La décision de la Cour d’appel de Douai du 2 juin 2016 (CAA Douai, 2 juin 2016, n°14DA00881,) porte précisément sur un permis de construire d’un parc de huit éoliennes.

En l’espèce, plusieurs particuliers vivant à des distances comprises entre 1000 et 5000 mètres des éoliennes projetées avaient contesté le permis devant le Tribunal administratif d’Amiens, qui avait reconnu leur intérêt à agir, notamment en raison de la visibilité des machines depuis leur domicile, et annulé l’autorisation.
Cette solution pouvait sembler logique car on considère habituellement que les personnes ayant vue sur un parc éolien depuis leurs habitations sont recevables à contester la légalité de celui-ci (voir notamment : CE, 8 juillet 2016, n°376344 ; CAA Douai, 10 juillet 2014, n°13DA00731, n°13DA00732, n°13DA00733; CAA Douai, 28 mai 2014, n° 12DA01848, n°12DA01849, n°12DA01850 ;

Or l’appréciation de la Cour est beaucoup plus sévère.

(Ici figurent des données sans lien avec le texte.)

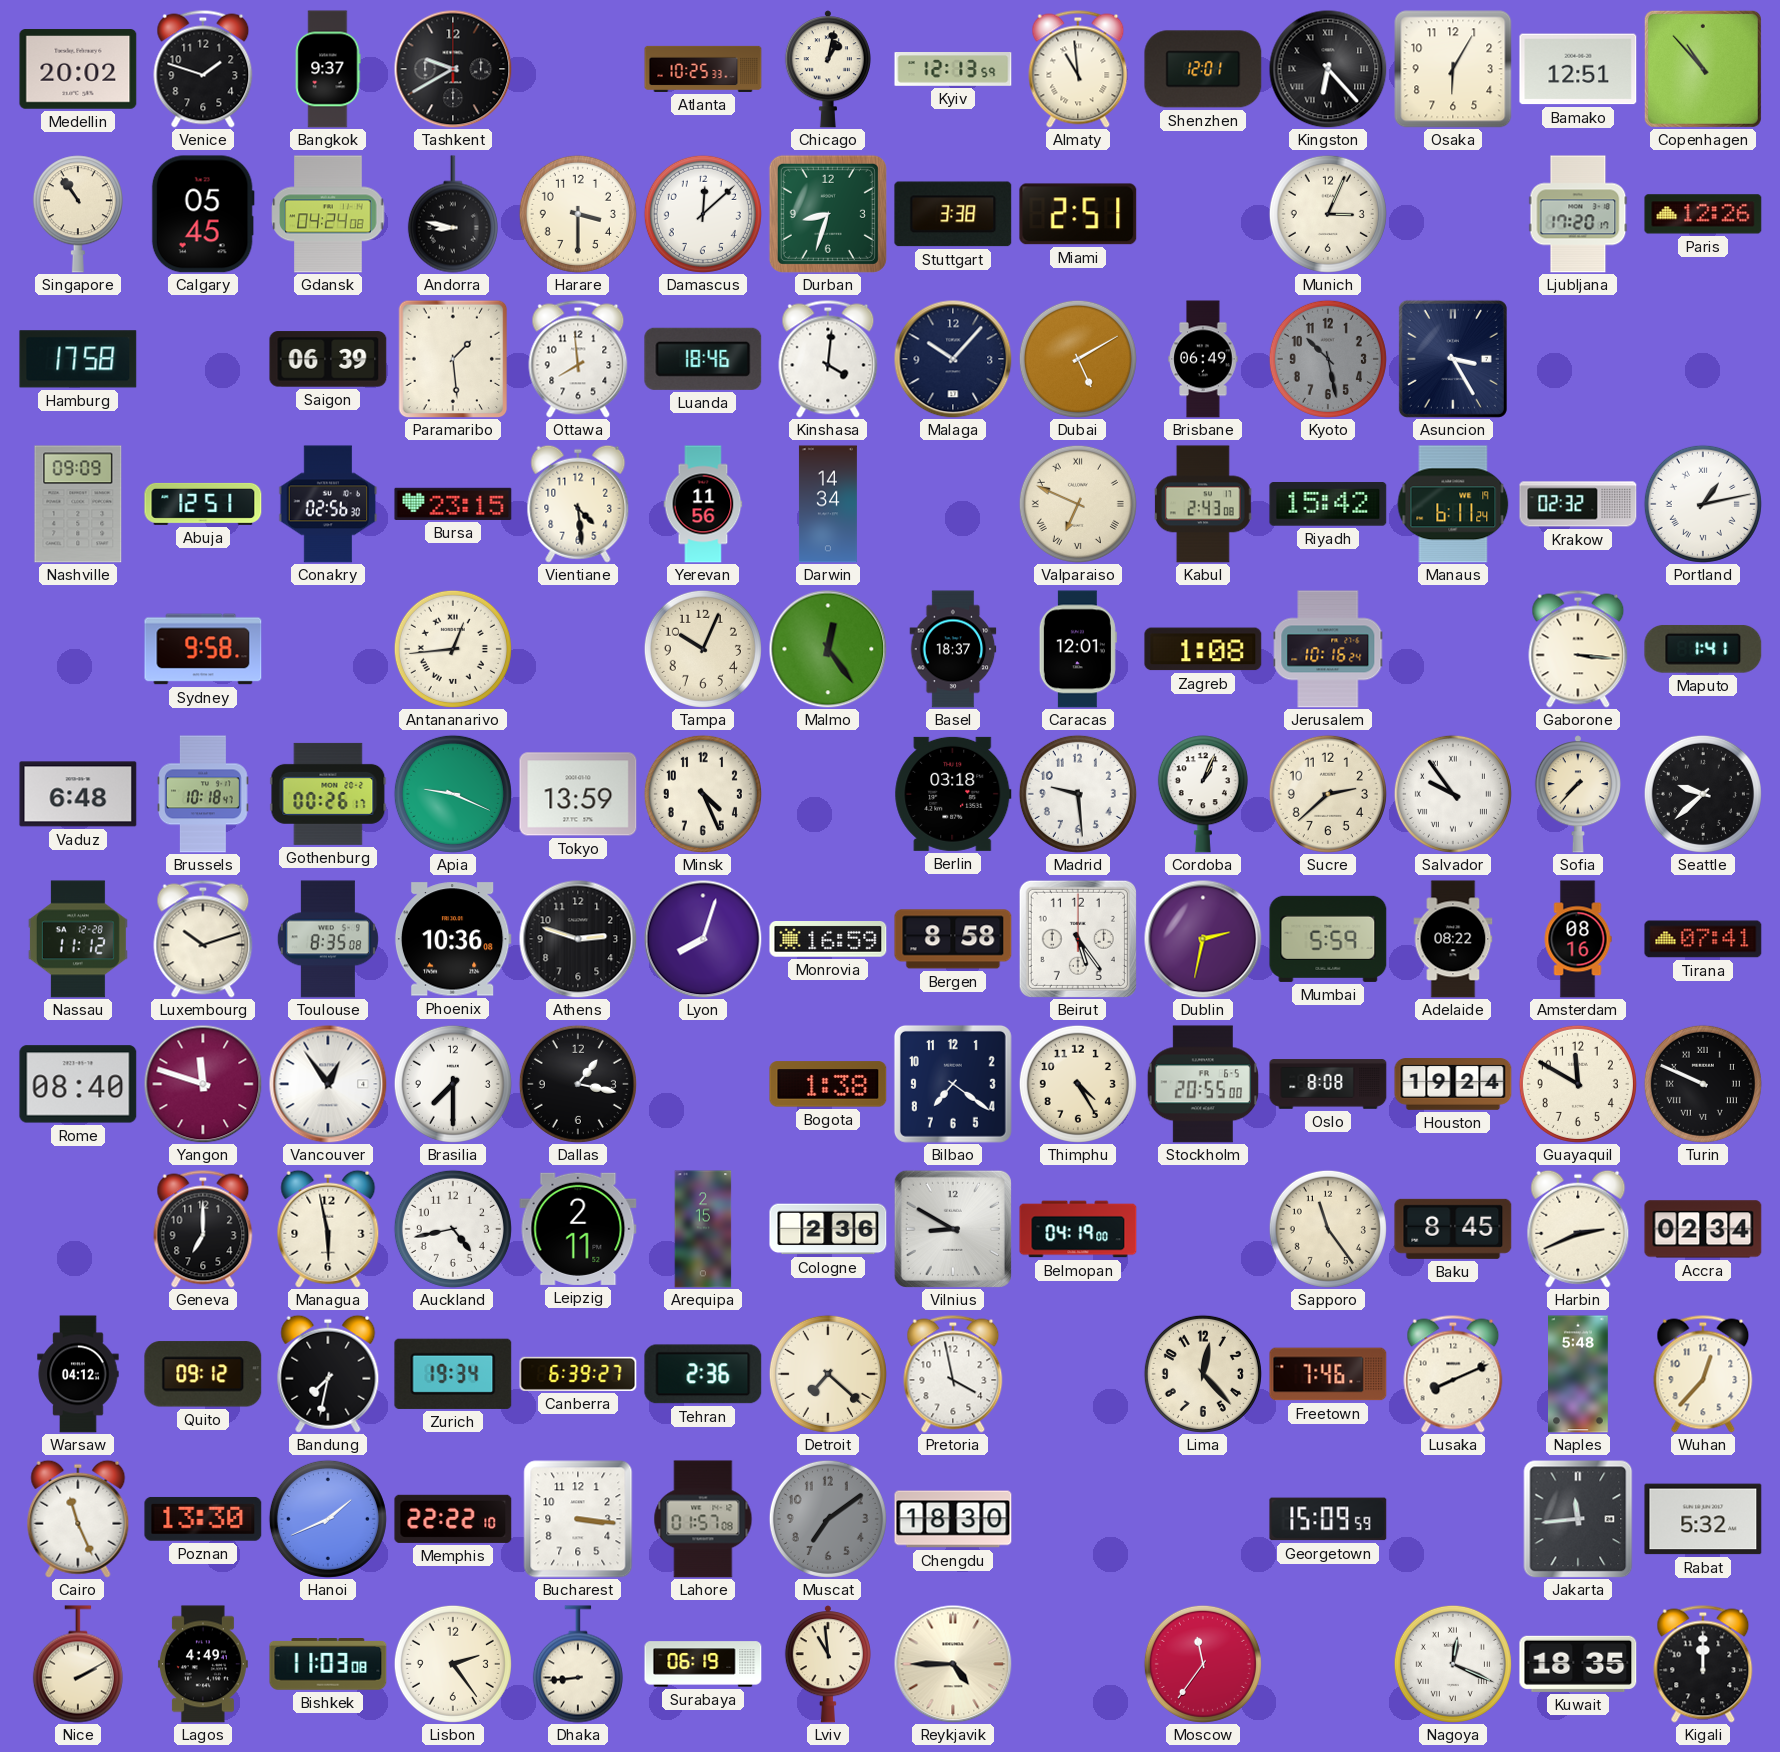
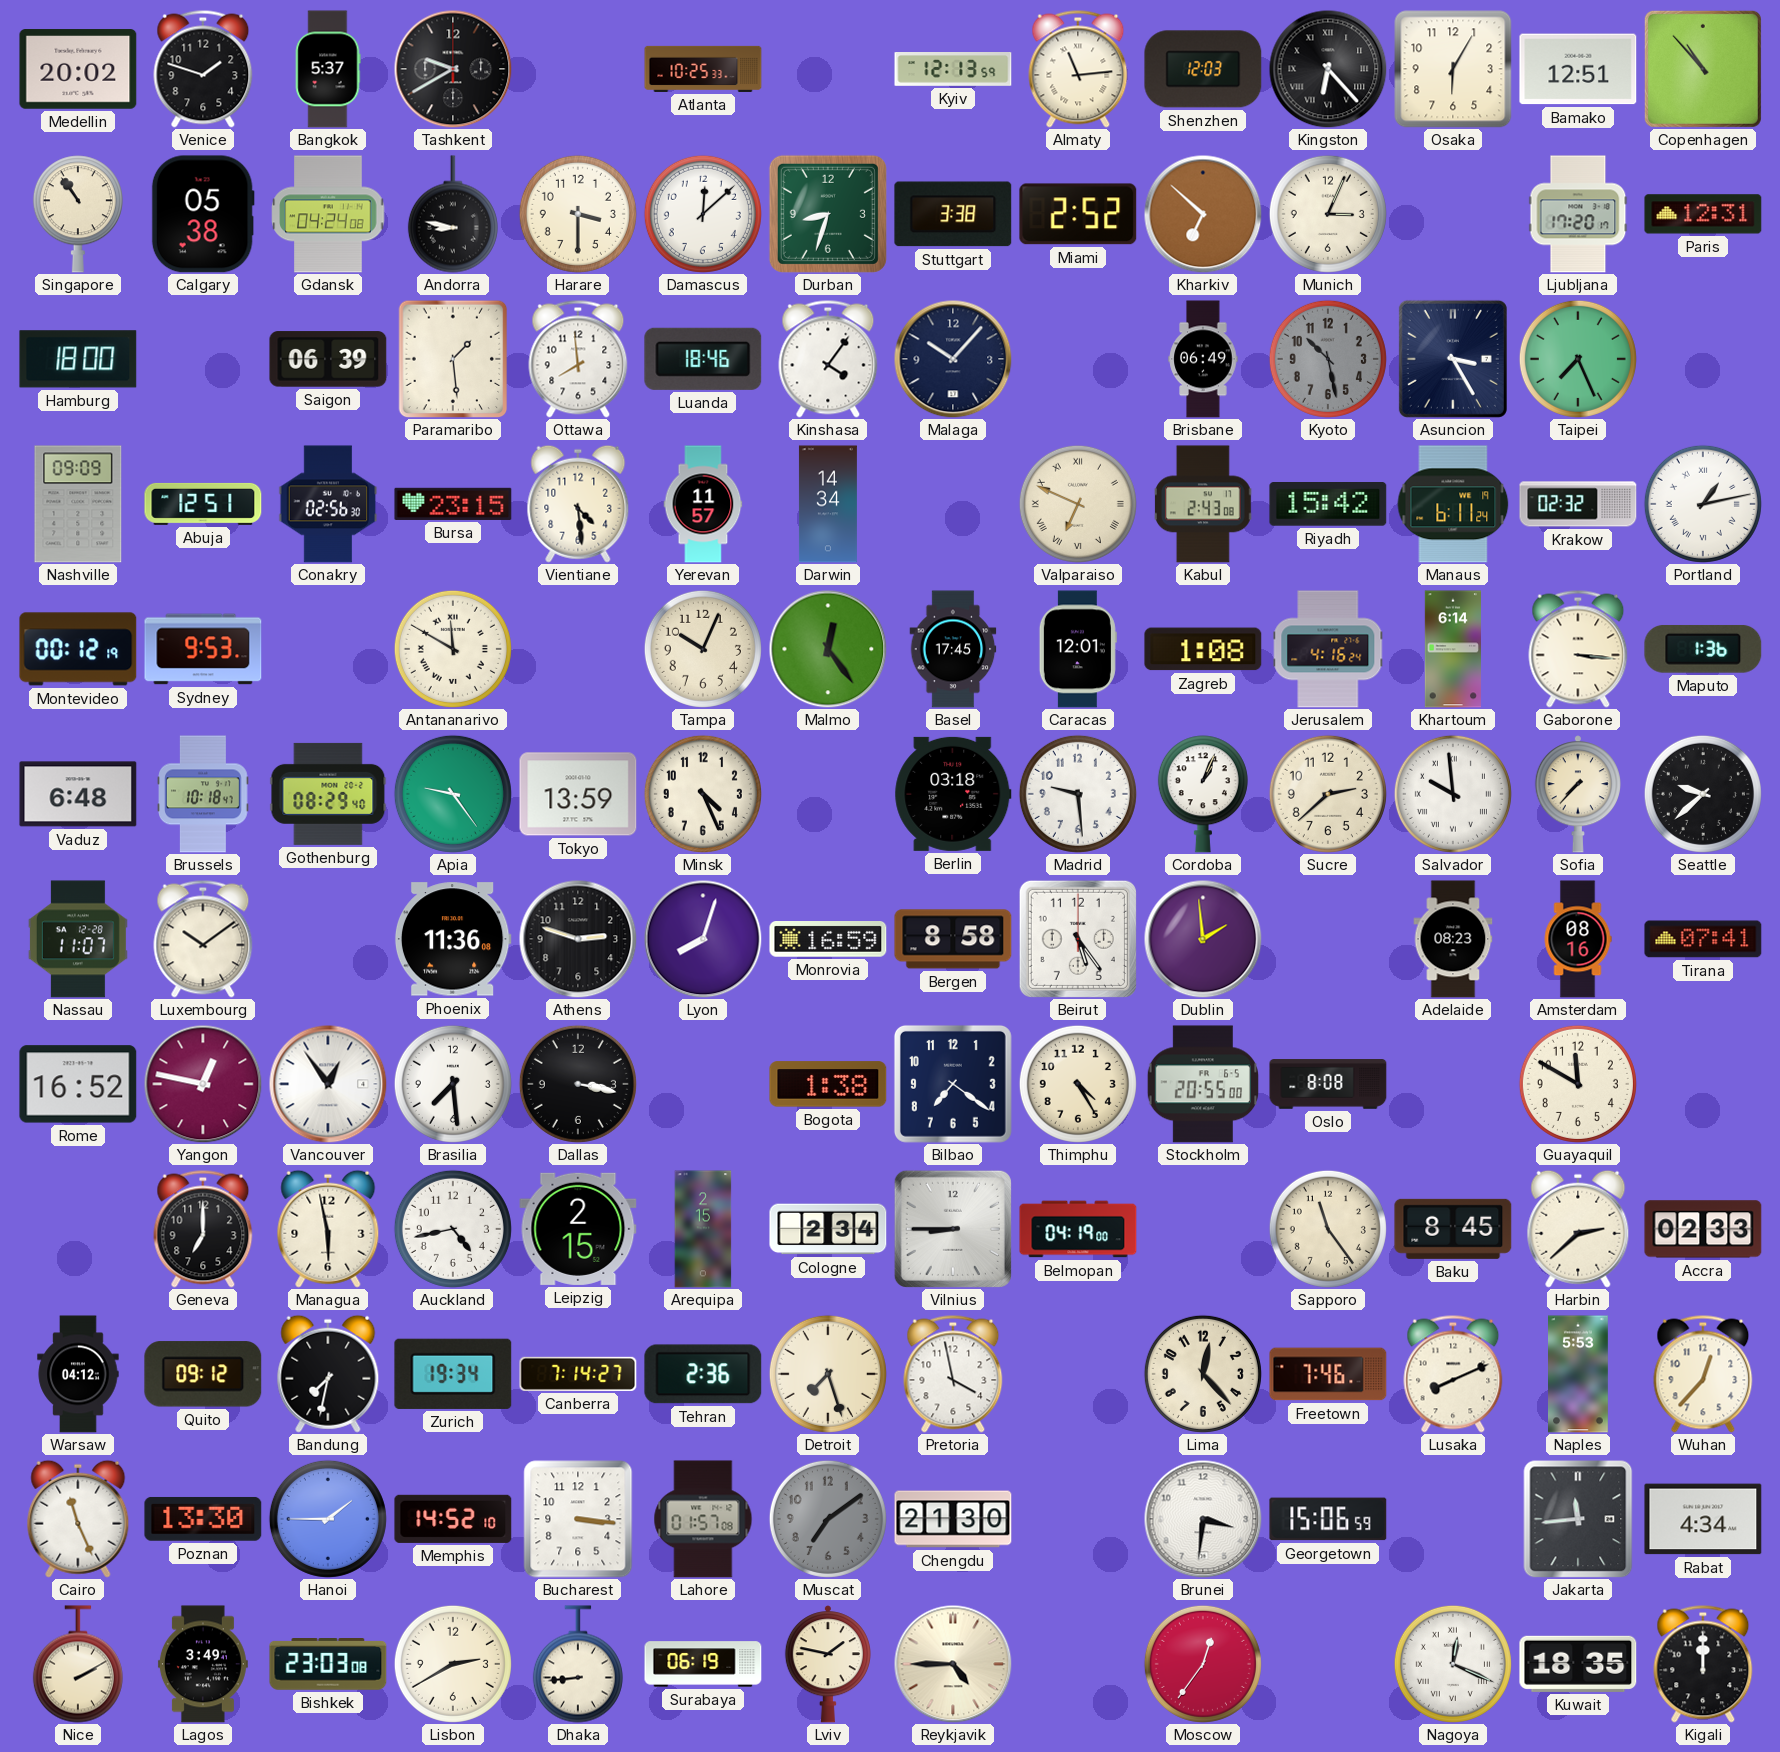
Bangkok: 9:37 -> 5:37
Chicago: 1:02 -> none
Almaty: 10:59 -> 11:14
Shenzhen: 12:01 -> 12:03
Calgary: 05:45 -> 05:38
Miami: 2:51 -> 2:52
Kharkiv: none -> 6:52
Paris: 12:26 -> 12:31
Hamburg: 17:58 -> 18:00
Kinshasa: 4:01 -> 4:06
Dubai: 5:10 -> none
Taipei: none -> 7:26
Yerevan: 11:56 -> 11:57
Montevideo: none -> 00:12
Sydney: 9:58 -> 9:53
Antananarivo: 12:44 -> 11:50
Basel: 18:37 -> 17:45
Jerusalem: 10:16 -> 4:16
Khartoum: none -> 6:14
Maputo: 1:41 -> 1:36
Gothenburg: 00:26 -> 08:29
Apia: 9:19 -> 9:24
Salvador: 9:54 -> 9:59
Nassau: 11:12 -> 11:07
Luxembourg: 10:12 -> 10:09
Toulouse: 8:35 -> none
Phoenix: 10:36 -> 11:36
Dublin: 2:32 -> 1:59
Mumbai: 5:59 -> none
Adelaide: 08:22 -> 08:23
Rome: 08:40 -> 16:52
Yangon: 11:48 -> 12:47
Brasilia: 7:30 -> 7:29
Dallas: 1:17 -> 3:17
Houston: 19:24 -> none
Turin: 9:49 -> none
Leipzig: 2:11 -> 2:15
Cologne: 2:36 -> 2:34
Vilnius: 8:50 -> 8:45
Harbin: 2:41 -> 2:38
Accra: 02:34 -> 02:33
Canberra: 6:39 -> 7:14
Detroit: 7:22 -> 7:27
Naples: 5:48 -> 5:53
Hanoi: 1:41 -> 1:45
Memphis: 22:22 -> 14:52
Chengdu: 18:30 -> 21:30
Brunei: none -> 3:31
Georgetown: 15:09 -> 15:06
Rabat: 5:32 -> 4:34
Lagos: 4:49 -> 3:49
Bishkek: 11:03 -> 23:03
Lisbon: 2:24 -> 2:40
Lviv: 10:59 -> 1:47
Moscow: 11:36 -> 12:36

Ainsi, elle a d’une part considéré que les requérants vivant à plus de 3 km du parc ne pouvaient avoir intérêt à agir contre les permis, même s’il n’était pas contesté que les éoliennes seraient visibles depuis leurs domiciles.
C’est dire qu’au-delà d’une certaine distance, aucun recours de tiers ne serait désormais envisageable contre des permis éoliens, car ils ne seront pas considérés comme étant « dans le voisinage » du parc.

D’autre part, s’agissant d’un requérant dont la maison était située entre 1 et 2 km du projet, les juges d’appel ont relevé que celui-ci n’avait, dans son recours gracieux, attaqué que deux des permis litigieux, et non l’intégralité des autorisations.

Ils en déduisent logiquement que le requérant n’est recevable qu’à contester ces deux permis.
Or, s’il était démontré que le parc éolien serait perceptible depuis son domicile, rien ne permettait, selon la Cour, de considérer que les machines concernées par cette visibilité seraient celles qui avaient été valablement attaquées.
La Cour a donc, là encore, jugé que l’intérêt à agir du requérant n’était pas caractérisé :

Cette décision pose le principe de l’absence d’intérêt à agir du particulier qui réside à plus d’une certaine distance des éoliennes, et ce nonobstant la visibilité du projet : on peut toutefois se demander à partir de quelle distance les riverains seront considérés comme ne pouvant pas contester l’autorisation ; et d’autre part, elle marque l’exigence grandissante du juge en matière de preuve de l’intérêt à agir : en cela, l’arrêt s’inspire de toute évidence des nouvelles dispositions de l’article L. 600-1-2. Il conviendra toutefois de ne pas oublier que le Conseil d’Etat a précisé qu’il ne pouvait pas non plus être attendu des requérants qu’ils apportent une preuve irréfutable des nuisances du projet, et que des « éléments suffisamment précis et étayés » peuvent suffire (CE, 10 juin 2015, n° 386121 ; CE, 10 février 2016, n° 387507 ; voir aussi pour l’hypothèse particulière du voisin : CE, 13 avr. 2016, n°389798).

Cette jurisprudence apparait favorable aux opérateurs éoliens qui sont bien souvent confrontés à des recours de personnes qui résident à plusieurs kilomètres du parc autorisé mais elle nous semble surtout, et opportunément, rééquilibrer le rapport de forces.